Bandido que matou motorista do Transcol é primo do cobrador

Bandido que matou motorista do Transcol é primo do cobrador

Uma Cerca de 17 horas após a morte do motorista do Sistema Transcol José Francisco Xavier Alves, de 48 anos, no último sábado, em Aribiri, Vila Velha, Adson Sena Purcino, de 18 anos, foi preso pelo assassinato. Segundo a polícia, as investigações iniciais apontam que o tiro foi acidental. Outra informação que surpreendeu a polícia é que o jovem preso é primo do cobrador que estava no ônibus na hora do crime.

De acordo com o delegado Eduardo Costa, plantonista da Divisão de Homicídios e Proteção à Pessoa (DHPP), como as câmeras de segurança do ônibus estavam desligadas no momento da ação, a polícia contou com o videomonitoramento de comércios da região, além de informações de testemunhas.

“Identificamos Adson Sena Purcino, de 18 anos, e durante a noite fomos à casa dele. Ele estava com os pais, não reagiu a prisão e assumiu o crime”, contou o delegado.

Ainda segundo o delegado, Adson não tem antecedentes criminais e afirma ser estudante. Ele contou que não faz parte do tráfico de drogas, mas que é usuário e amigo dos traficantes de Aribiri. O jovem contou à polícia que, por causa das amizades, passou a ter inimigos em facções rivais.
“Ele disse que, na noite da última sexta-feira, foi com alguns colegas em um baile funk clandestino em Vila Velha, conhecido como Mandela. Como imaginou que encontraria inimigos do bairro 1º de Maio, pediu uma arma emprestada a um traficante. Ele contou que não encontrou nenhum desafeto na festa e, pela manhã, pegou um Transcol em Aribiri”, disse.

O delegado não soube informar para onde o acusado estava indo no momento da ação, já que ele é morador de Aribiri, onde pegou o ônibus.

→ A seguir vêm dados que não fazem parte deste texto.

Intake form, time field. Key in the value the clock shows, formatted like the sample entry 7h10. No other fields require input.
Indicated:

Ele estava com quatro colegas, que entraram no Transcol dirigido por José Francisco e pularam a roleta. Adson foi o último a pular. Ele contou que colocou a mão na arma, que estava na cintura, para evitar que ela caísse.

“A arma caiu e disparou. Embora seja um revólver calibre 38, que precisa ser engatilhada para atirar, o disparo acidental não é uma hipótese impossível. Pois esses jovens não possuem treinamento de manuseio, as armas não passam por manutenção e costumam ser velhas. Mas iremos continuar apurando se ela disparou ao ser tocada, ao cair ou de propósito.”

Valão

Após o disparo, o acusado pegou a arma do chão, exigiu que o motorista abrisse a porta e fugiu com os colegas. José ainda dirigiu por alguns metros. A bala ficou alojada no pescoço e a vítima morreu ainda dentro do ônibus. Adson conta que jogou a arma em um valão. Ela não foi encontrada.

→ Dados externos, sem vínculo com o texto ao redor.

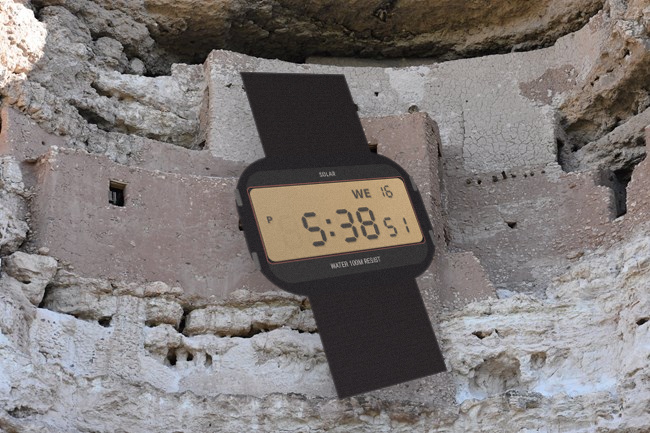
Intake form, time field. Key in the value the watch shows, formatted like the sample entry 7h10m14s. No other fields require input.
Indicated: 5h38m51s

O acusado foi autuado por homicídio doloso, quando há intenção de matar, pois assumiu o risco de atirar em alguém ao sair armado sem ser preparado para isso. A autuação ainda recebeu um qualificador por impossibilidade de defesa da vítima. Ele foi levado ao presídio.

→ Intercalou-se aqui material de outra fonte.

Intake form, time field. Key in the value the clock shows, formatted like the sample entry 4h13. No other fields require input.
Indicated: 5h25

Após a prisão de Adson Sena Purcino, de 18 anos, responsável pela morte do motorista José Francisco Xavier Alves, 48, a polícia descobriu que o cobrador que trabalha no Transcol onde o crime aconteceu era primo do jovem que estava armado. Vítima, acusado e trocador moravam no mesmo bairro onde ocorreu o assassinato, em Aribiri, Vila Velha.

De acordo com o delegado Eduardo Costa, durante a manhã e a tarde do crime, o cobrador só foi ouvido informalmente.

“Ele colaborou com a investigação, passando as características corretas do Adson, como a polícia pediu. Também contou a dinâmica do crime, que bate com a versão da testemunha. Mas, por medo de ser morto, omitiu que era primo do criminoso e que sabia onde ele morava. Só após a prisão, quando chamamos o trocador para depor oficialmente, ele se sentiu seguro para contar que Adson era seu primo”.

O delegado explicou que o cobrador não será responsabilizado por omitir a informação porque entendeu que ele só fez isso por medo de morrer, mas que falou toda a verdade quando chamado para prestar o depoimento oficial.

“A família do acusado é formada por trabalhadores e pessoas de bem. Eles ficaram muito chocados quando souberam do crime. O Adson não contou para ninguém o que aconteceu no ônibus. Ele se mostrou muito frio.”

Perguntado sobre os colegas de Adson, que pularam a roleta antes do acusado, o delegado informou que, inicialmente, eles não serão procurados, pois as investigações apontam que eles não tiveram participação no disparo.